Excerpted passage >>
########

Our information systems or the software products we sell may fail for extended period of time. Despite any precautions we take, damage from fire, floods, hurricanes, power loss, telecommunications failures, computer viruses, break-ins and similar events at our various computer facilities could result in interruptions in the flow of data to our servers. We may need to expend additional resources in the future to continue to protect against, or to address problems caused by, any business interruptions or data security breaches. A security breach and/or perceived security vulnerabilities in our information systems, products or services could also cause significant loss of business and reputational harm, and actual or perceived vulnerabilities may lead to claims against us by our customers and/or governmental agencies.
Our growing use of AI systems to automate processes and analyze data poses inherent risks.

########

Page images and extracted text
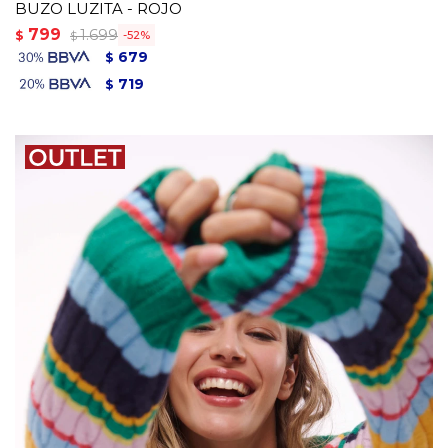
BUZO LUZITA - ROJO
799
1.699
$
52
$
679
$
719
$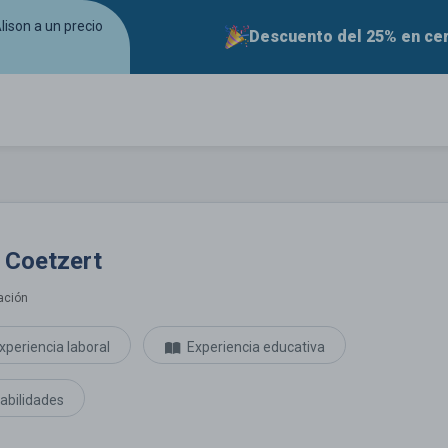
lison a un precio
Descuento del 25% en cer
l Coetzert
ación
xperiencia laboral
Experiencia educativa
abilidades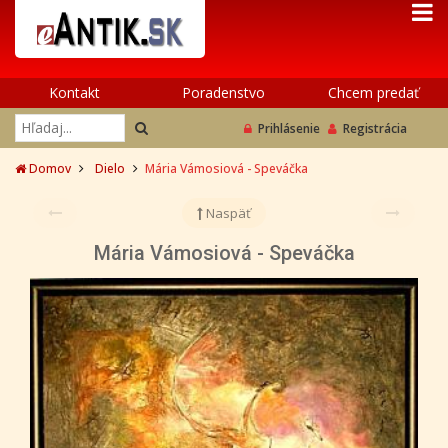
Kontakt
Poradenstvo
Chcem predať
Prihlásenie
Registrácia
Domov
Dielo
Mária Vámosiová - Speváčka
Naspäť
Mária Vámosiová - Speváčka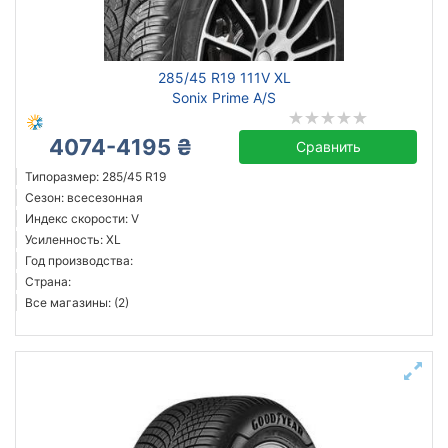
всесезонная
зимняя нешип
летняя
285/45 R19 111V XL
Sonix Prime A/S
4074-4195 ₴
Сравнить
Goodyear
Sonix
Типоразмер: 285/45 R19
Сезон: всесезонная
Все бренды
Индекс скорости: V
Усиленность: XL
Тип транспортного средства
Год производства:
Усиленная шина
Страна:
Все магазины: (2)
Сбросить
Подобрать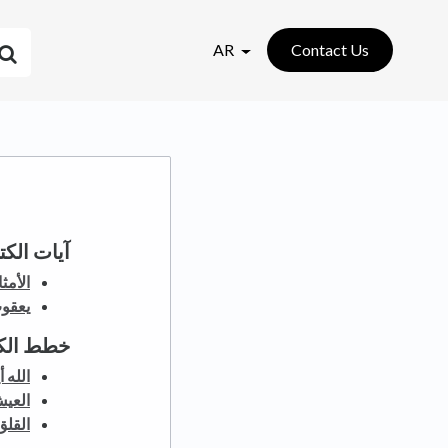
AR
Contact Us
آيات الك
الأمثال 3
يعقوب 1
خطط الك
الله 
العي
القلق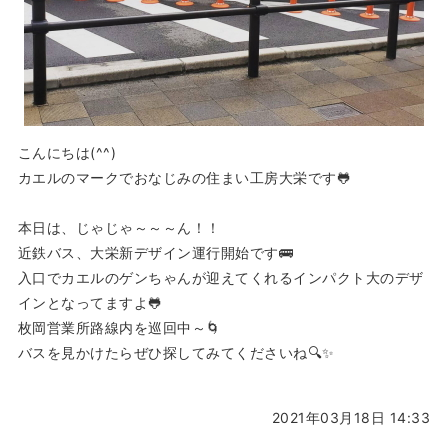
こんにちは(^^)
カエルのマークでおなじみの住まい工房大栄です🐸
本日は、じゃじゃ～～～ん！！
近鉄バス、大栄新デザイン運行開始です🚌
入口でカエルのゲンちゃんが迎えてくれるインパクト大のデザ
インとなってますよ🐸
枚岡営業所路線内を巡回中～🌀
バスを見かけたらぜひ探してみてくださいね🔍✨
2021年03月18日 14:33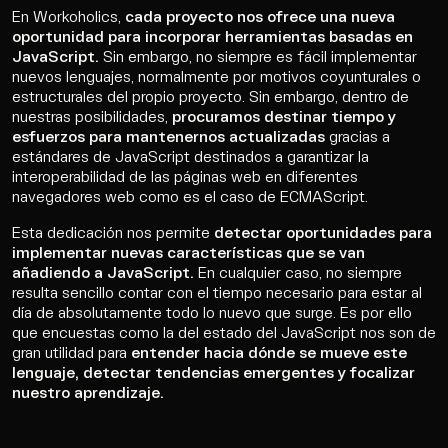
En Workoholics,
cada proyecto nos ofrece una nueva
oportunidad para incorporar herramientas basadas en
JavaScript.
Sin embargo, no siempre es fácil implementar
nuevos lenguajes, normalmente por motivos coyunturales o
estructurales del propio proyecto. Sin embargo, dentro de
nuestras posibilidades,
procuramos destinar tiempo y
esfuerzos para mantenernos actualizadas
gracias a
estándares de JavaScript destinados a garantizar la
interoperabilidad de las páginas web en diferentes
navegadores web como es el caso de ECMAScript.
Esta dedicación nos permite
detectar oportunidades para
implementar nuevas características que se van
añadiendo a JavaScript.
En cualquier caso, no siempre
resulta sencillo contar con el tiempo necesario para estar al
día de absolutamente todo lo nuevo que surge. Es por ello
que encuestas como la del estado del JavaScript nos son de
gran utilidad para
entender hacia dónde se mueve este
lenguaje, detectar tendencias emergentes y focalizar
nuestro aprendizaje.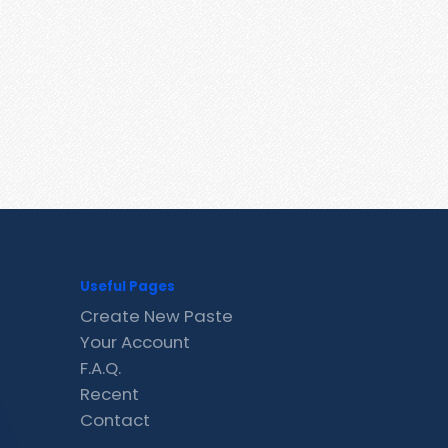
Useful Pages
Create New Paste
Your Account
F.A.Q.
Recent
Contact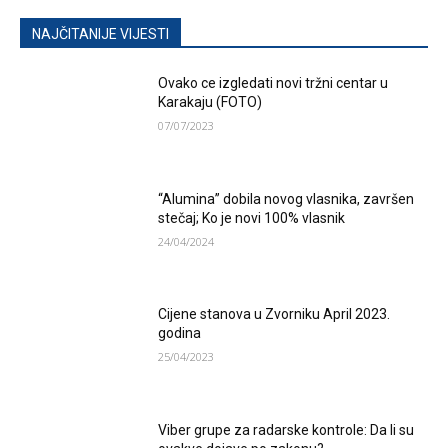
NAJČITANIJE VIJESTI
Ovako ce izgledati novi tržni centar u
Karakaju (FOTO)
07/07/2023
“Alumina” dobila novog vlasnika, završen
stečaj; Ko je novi 100% vlasnik
24/04/2024
Cijene stanova u Zvorniku April 2023.
godina
25/04/2023
Viber grupe za radarske kontrole: Da li su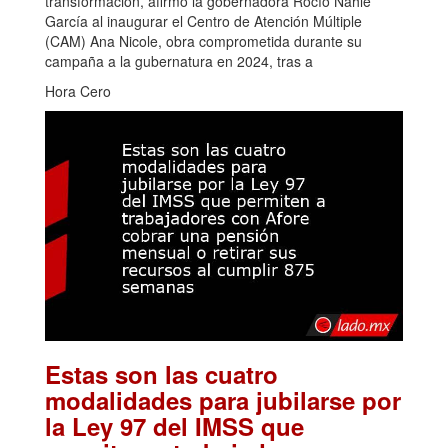
transformación, afirmó la gobernadora Rocío Nahle
García al inaugurar el Centro de Atención Múltiple
(CAM) Ana Nicole, obra comprometida durante su
campaña a la gubernatura en 2024, tras a
Hora Cero
Estas son las cuatro
modalidades para jubilarse por
la Ley 97 del IMSS que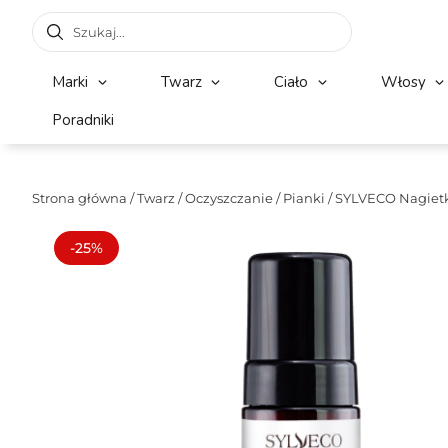
Marki
Twarz
Ciało
Włosy
Poradniki
Strona główna
/
Twarz
/
Oczyszczanie
/
Pianki
/ SYLVECO Nagiet
-25%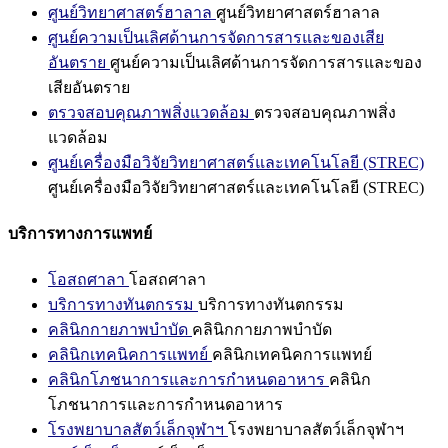
ศูนย์วิทยาศาสตร์ฮาลาล
ศูนย์วิทยาศาสตร์ฮาลาล
ศูนย์ความเป็นเลิศด้านการจัดการสารและของเสีย
อันตราย
ศูนย์ความเป็นเลิศด้านการจัดการสารและของ
เสียอันตราย
ตรวจสอบคุณภาพสิ่งแวดล้อม
ตรวจสอบคุณภาพสิ่ง
แวดล้อม
ศูนย์เครื่องมือวิจัยวิทยาศาสตร์และเทคโนโลยี (STREC)
ศูนย์เครื่องมือวิจัยวิทยาศาสตร์และเทคโนโลยี (STREC)
บริการทางการแพทย์
โอสถศาลา
โอสถศาลา
บริการทางทันตกรรม
บริการทางทันตกรรม
คลินิกกายภาพบำบัด
คลินิกกายภาพบำบัด
คลินิกเทคนิคการแพทย์
คลินิกเทคนิคการแพทย์
คลินิกโภชนาการและการกำหนดอาหาร
คลินิก
โภชนาการและการกำหนดอาหาร
โรงพยาบาลสัตว์เล็กจุฬาฯ
โรงพยาบาลสัตว์เล็กจุฬาฯ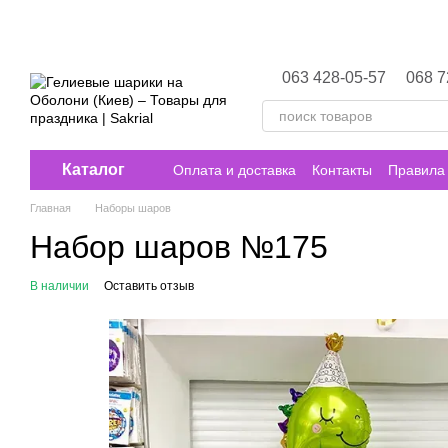
Перейти к основному контенту
063 428-05-57
068 7
Каталог
Оплата и доставка
Контакты
Правила 
Главная
Наборы шаров
Набор шаров №175
В наличии
Оставить отзыв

########

Tasks >>
1. In the passage on business risks, what events at the company's computer facilities could interrupt the flow of data to its servers?
2. Write the next part of the passage on business risks, picking up after its final sentence.

Responses in order >>
1. Fire, floods, hurricanes, power loss, telecommunications failures, computer viruses, break-ins and similar events.

2.
We have and are continuing to incorporate AI, including machine learning, in certain of our internal operations and may in the future incorporate AI into certain of our products and services, with the intent to enhance their operation and effectiveness. For example, we have incorporated machine-learning into certain of our software to provide AI analysis of dental patient images designed to enhance a dentist’s own analysis. Flaws, biases or malfunctions in these systems could lead to operational disruptions, data loss, or erroneous decision-making, impacting our operations, financial condition and reputation. Ethical and legal challenges may arise, including biases or discrimination in AI outcomes, non-compliance with data protection regulations, and lack of transparency. The legal and regulatory landscape and industry standards surrounding AI technologies is rapidly evolving and uncertain, and compliance may impose significant operational costs and may limit our ability to develop, deploy or use AI technologies. Furthermore, the deployment of AI systems could expose us to increased cybersecurity threats, such as data breaches and unauthorized access leading to financial losses, legal liabilities, and reputational damage. We also face competitive risks if we fail to adopt AI or other machine-learning technologies in a timely manner.
27

Wide-spread public health concerns have, and may in the future, adversely affect our animal health and dental businesses, as we experienced with the COVID-19 pandemic.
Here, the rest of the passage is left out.